Any person who offers or sells a franchise in violation of Section 31101, 31110, 31119, 31200, or 31202, or in violation of any provision of this division that provides an exemption from the provisions of Chapter 2 (commencing with Section 31110) of Part 2 or any portions of Part 2, shall be liable to the franchisee or subfranchisor, who may sue for damages caused thereby, and if the violation is willful, the franchisee may also sue for rescission, unless, in the case of a violation of Section 31200 or 31202, the defendant proves that the plaintiff knew the facts concerning the untruth or omission, or that the defendant exercised reasonable care and did not know, or, if he or she had exercised reasonable care, would not have known, of the untruth or omission.

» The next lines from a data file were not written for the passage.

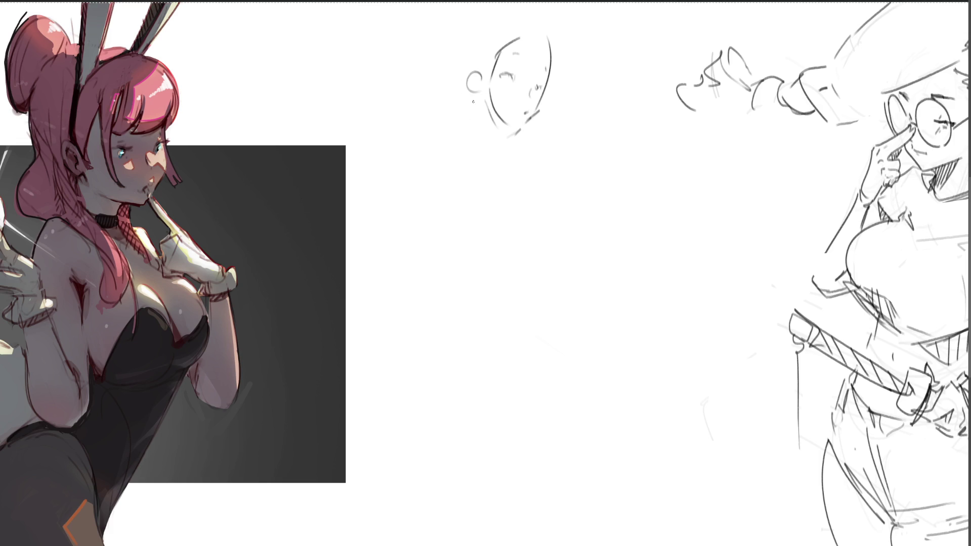
{"action": "left_click_drag", "start_coordinate": [479, 96], "coordinate": [489, 156]}
{"action": "mouse_move", "coordinate": [495, 158]}
{"action": "left_mouse_down"}
{"action": "mouse_move", "coordinate": [516, 137]}
{"action": "mouse_move", "coordinate": [515, 154]}
{"action": "mouse_move", "coordinate": [523, 125]}
{"action": "mouse_move", "coordinate": [523, 185]}
{"action": "left_mouse_up"}
Outline the shoulders and collarbone, an arm crossing the chest, and chest lines
{"action": "left_click_drag", "start_coordinate": [489, 136], "coordinate": [458, 155]}
{"action": "mouse_move", "coordinate": [458, 158]}
{"action": "left_mouse_down"}
{"action": "mouse_move", "coordinate": [522, 182]}
{"action": "mouse_move", "coordinate": [464, 248]}
{"action": "left_mouse_up"}
{"action": "left_click_drag", "start_coordinate": [429, 196], "coordinate": [511, 275]}
{"action": "mouse_move", "coordinate": [456, 167]}
{"action": "left_mouse_down"}
{"action": "mouse_move", "coordinate": [525, 254]}
{"action": "mouse_move", "coordinate": [543, 257]}
{"action": "mouse_move", "coordinate": [581, 193]}
{"action": "mouse_move", "coordinate": [525, 292]}
{"action": "left_mouse_up"}
{"action": "mouse_move", "coordinate": [604, 178]}
{"action": "left_mouse_down"}
{"action": "mouse_move", "coordinate": [522, 288]}
{"action": "mouse_move", "coordinate": [564, 217]}
{"action": "mouse_move", "coordinate": [561, 175]}
{"action": "mouse_move", "coordinate": [524, 156]}
{"action": "mouse_move", "coordinate": [552, 146]}
{"action": "mouse_move", "coordinate": [572, 200]}
{"action": "left_mouse_up"}
{"action": "mouse_move", "coordinate": [522, 152]}
{"action": "left_mouse_down"}
{"action": "mouse_move", "coordinate": [577, 207]}
{"action": "mouse_move", "coordinate": [588, 261]}
{"action": "left_mouse_up"}
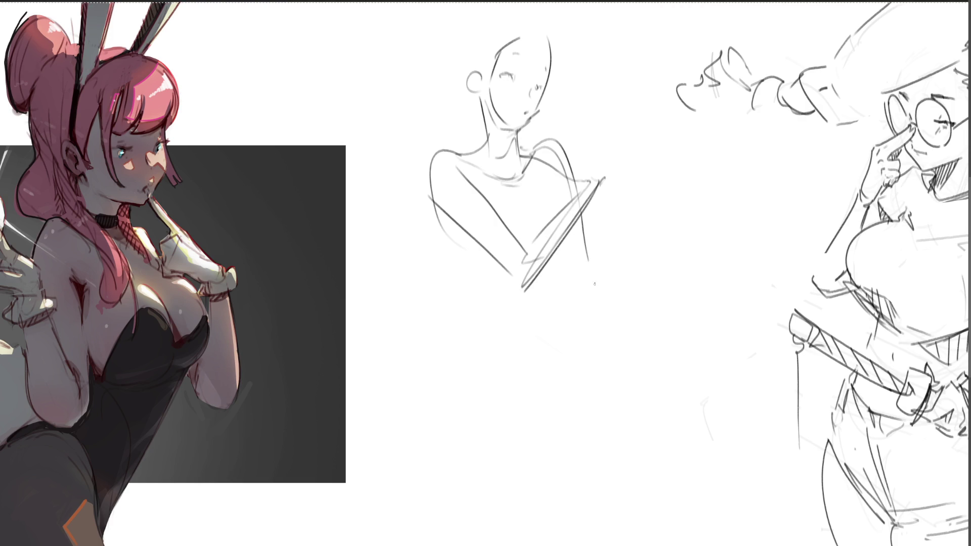
{"action": "mouse_move", "coordinate": [483, 192]}
{"action": "left_mouse_down"}
{"action": "mouse_move", "coordinate": [511, 202]}
{"action": "mouse_move", "coordinate": [551, 173]}
{"action": "left_mouse_up"}
{"action": "left_click_drag", "start_coordinate": [548, 180], "coordinate": [559, 210]}
{"action": "mouse_move", "coordinate": [510, 230]}
{"action": "left_mouse_down"}
{"action": "mouse_move", "coordinate": [556, 203]}
{"action": "mouse_move", "coordinate": [592, 255]}
{"action": "mouse_move", "coordinate": [577, 283]}
{"action": "left_mouse_up"}
Draw the lower torso, waist and hips extending toward the bottom
{"action": "left_click_drag", "start_coordinate": [465, 250], "coordinate": [522, 294]}
{"action": "mouse_move", "coordinate": [523, 309]}
{"action": "left_mouse_down"}
{"action": "mouse_move", "coordinate": [505, 314]}
{"action": "mouse_move", "coordinate": [481, 300]}
{"action": "left_mouse_up"}
{"action": "mouse_move", "coordinate": [442, 226]}
{"action": "left_mouse_down"}
{"action": "mouse_move", "coordinate": [513, 337]}
{"action": "mouse_move", "coordinate": [587, 295]}
{"action": "mouse_move", "coordinate": [556, 378]}
{"action": "left_mouse_up"}
{"action": "mouse_move", "coordinate": [496, 329]}
{"action": "left_mouse_down"}
{"action": "mouse_move", "coordinate": [490, 315]}
{"action": "mouse_move", "coordinate": [559, 447]}
{"action": "mouse_move", "coordinate": [601, 439]}
{"action": "left_mouse_up"}
{"action": "left_click_drag", "start_coordinate": [625, 389], "coordinate": [603, 427]}
{"action": "left_click_drag", "start_coordinate": [601, 303], "coordinate": [704, 457]}
Add lines across the lower torso, a crease across the hips and the left leg contour
{"action": "left_click_drag", "start_coordinate": [645, 349], "coordinate": [606, 429]}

(Amended by Stats. 2004, Ch. 458, Sec. 7. Effective September 10, 2004. Operative January 1, 2005, by Sec. 19 of Ch. 458.)

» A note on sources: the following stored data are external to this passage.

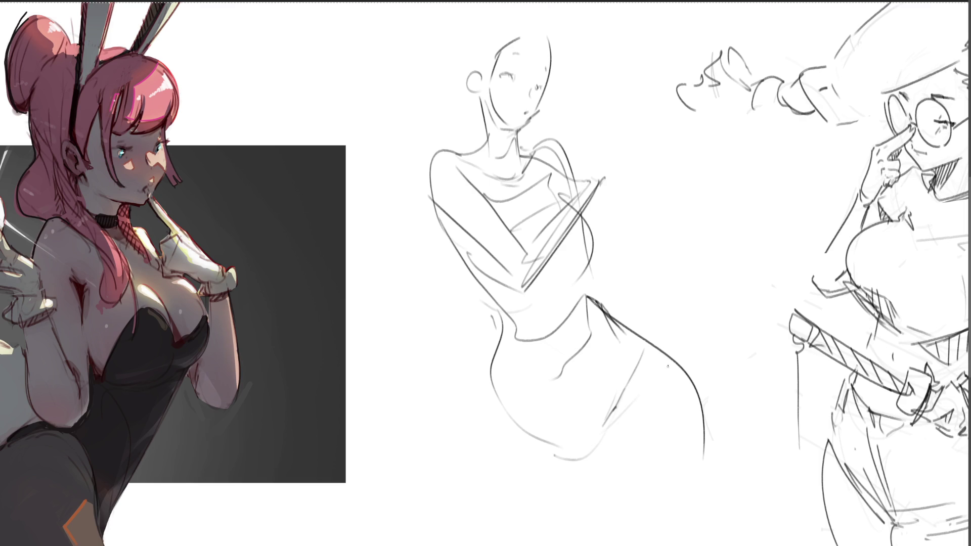
{"action": "left_click_drag", "start_coordinate": [667, 365], "coordinate": [604, 447]}
{"action": "mouse_move", "coordinate": [601, 449]}
{"action": "left_mouse_down"}
{"action": "mouse_move", "coordinate": [625, 512]}
{"action": "mouse_move", "coordinate": [684, 483]}
{"action": "left_mouse_up"}
{"action": "left_click_drag", "start_coordinate": [700, 454], "coordinate": [683, 543]}
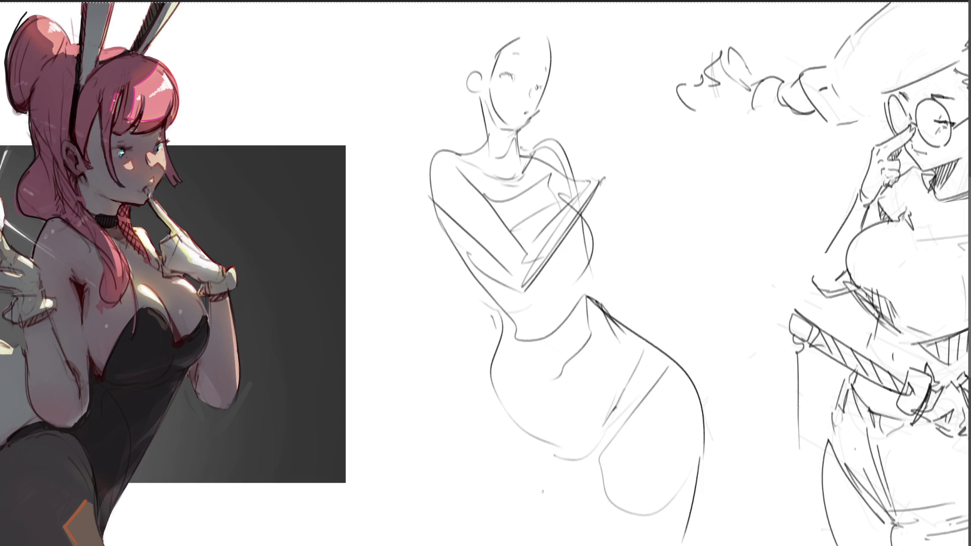
{"action": "left_click_drag", "start_coordinate": [512, 433], "coordinate": [576, 455]}
{"action": "left_click_drag", "start_coordinate": [517, 410], "coordinate": [569, 451]}
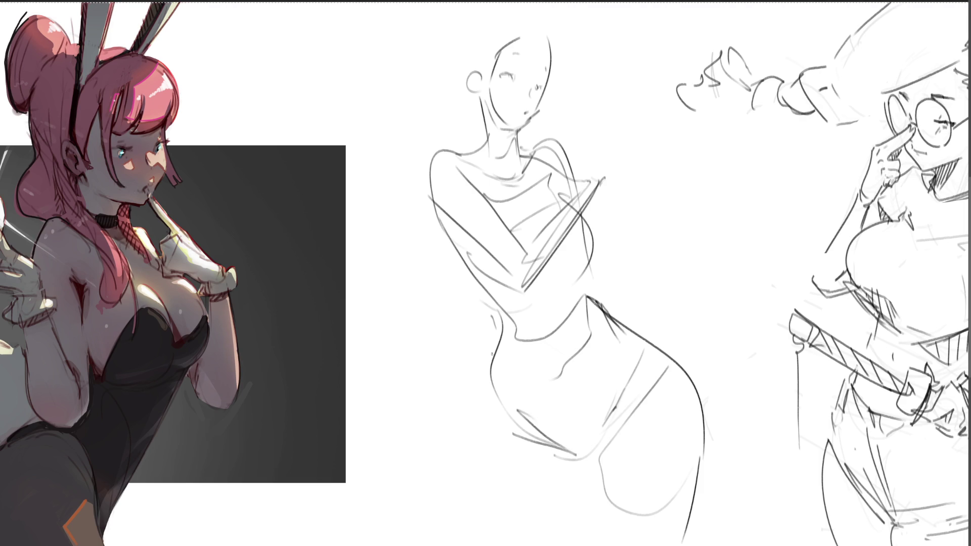
{"action": "mouse_move", "coordinate": [502, 352]}
{"action": "left_mouse_down"}
{"action": "mouse_move", "coordinate": [495, 426]}
{"action": "mouse_move", "coordinate": [506, 545]}
{"action": "left_mouse_up"}
{"action": "left_click_drag", "start_coordinate": [598, 501], "coordinate": [568, 545]}
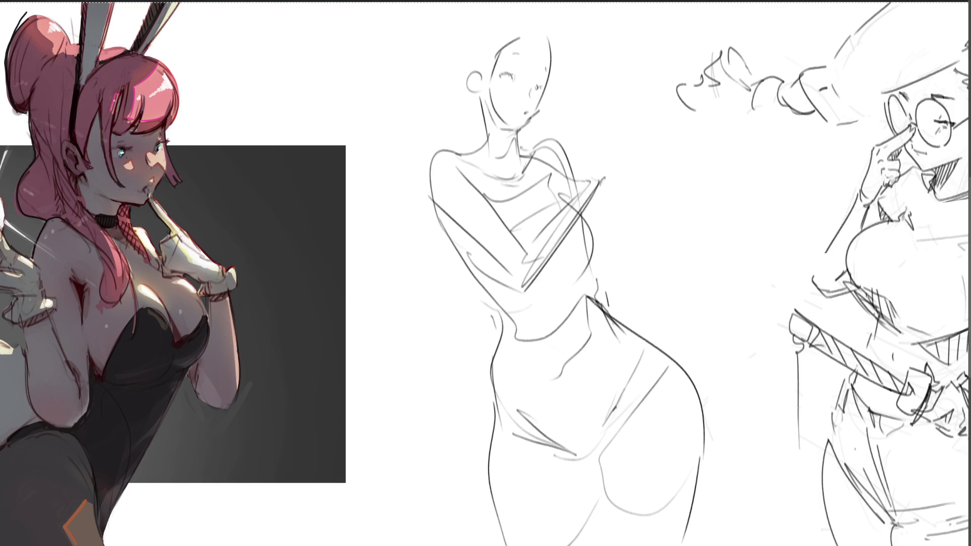
Add waist marks, a bent hand at the right shoulder and a tall curved object beside the figure
{"action": "left_click_drag", "start_coordinate": [596, 251], "coordinate": [600, 279]}
{"action": "left_click_drag", "start_coordinate": [602, 260], "coordinate": [624, 318]}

Terms Used In California Corporations Code 31300

  • Damages: Money paid by defendants to successful plaintiffs in civil cases to compensate the plaintiffs for their injuries.
  • Defendant: In a civil suit, the person complained against; in a criminal case, the person accused of the crime.

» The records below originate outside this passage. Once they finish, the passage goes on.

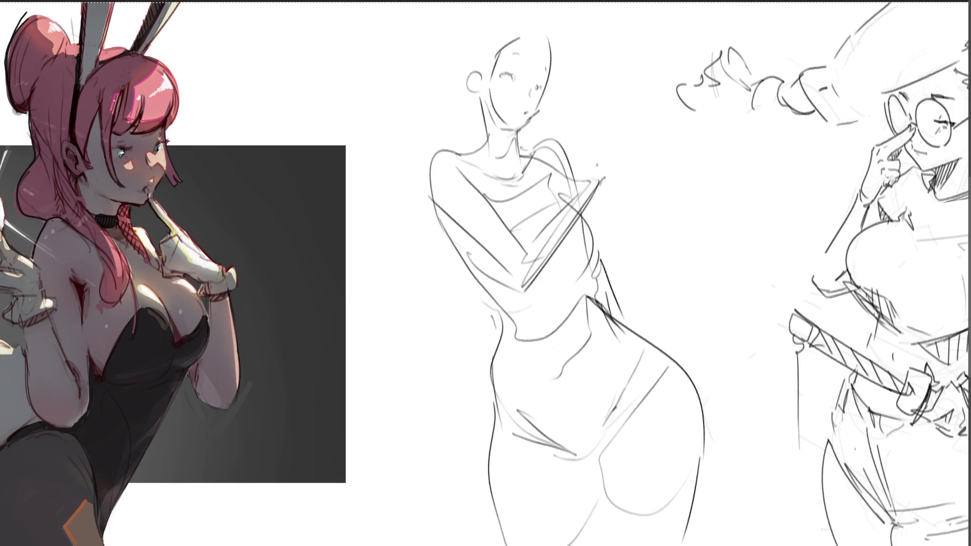
{"action": "left_click_drag", "start_coordinate": [585, 143], "coordinate": [614, 197]}
{"action": "left_click_drag", "start_coordinate": [591, 166], "coordinate": [559, 185]}
{"action": "mouse_move", "coordinate": [621, 150]}
{"action": "left_mouse_down"}
{"action": "mouse_move", "coordinate": [666, 207]}
{"action": "mouse_move", "coordinate": [663, 288]}
{"action": "mouse_move", "coordinate": [622, 298]}
{"action": "mouse_move", "coordinate": [656, 272]}
{"action": "mouse_move", "coordinate": [658, 281]}
{"action": "left_mouse_up"}
{"action": "mouse_move", "coordinate": [597, 167]}
{"action": "left_mouse_down"}
{"action": "mouse_move", "coordinate": [565, 187]}
{"action": "mouse_move", "coordinate": [642, 244]}
{"action": "left_mouse_up"}
{"action": "left_click_drag", "start_coordinate": [642, 261], "coordinate": [648, 279]}
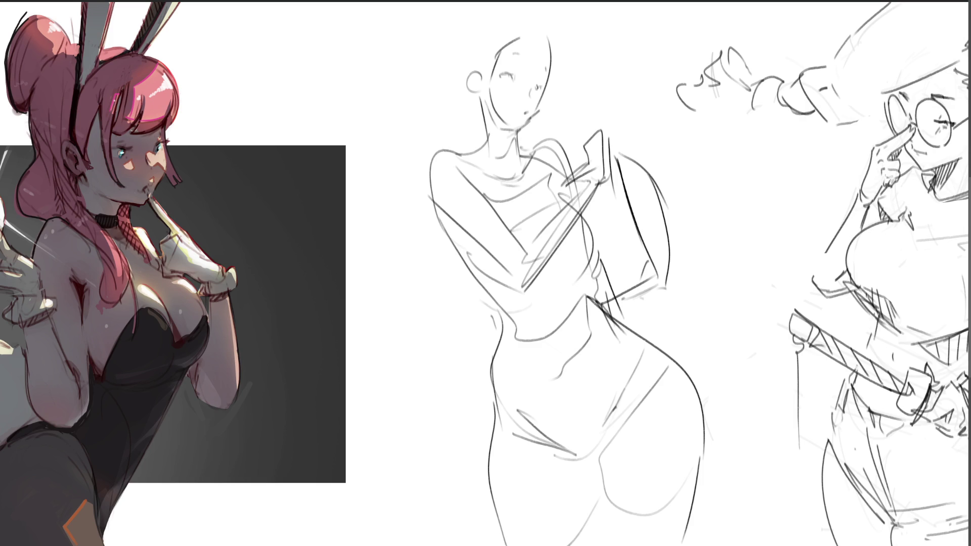
Loop a freehand lasso selection around the sketched head
{"action": "mouse_move", "coordinate": [582, 77]}
{"action": "left_mouse_down"}
{"action": "mouse_move", "coordinate": [498, 17]}
{"action": "mouse_move", "coordinate": [456, 127]}
{"action": "mouse_move", "coordinate": [505, 171]}
{"action": "mouse_move", "coordinate": [575, 128]}
{"action": "mouse_move", "coordinate": [578, 50]}
{"action": "mouse_move", "coordinate": [468, 132]}
{"action": "mouse_move", "coordinate": [501, 163]}
{"action": "mouse_move", "coordinate": [535, 142]}
{"action": "left_mouse_up"}
Stretch the selected head taller with Free Transform, commit it and deselect
{"action": "key", "text": "ctrl+t"}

  • Person: includes a corporation as well as a natural person. See California Corporations Code 18
  • Plaintiff: The person who files the complaint in a civil lawsuit.
  • Rescission: The cancellation of budget authority previously provided by Congress. The Impoundment Control Act of 1974 specifies that the President may propose to Congress that funds be rescinded. If both Houses have not approved a rescission proposal (by passing legislation) within 45 days of continuous session, any funds being withheld must be made available for obligation.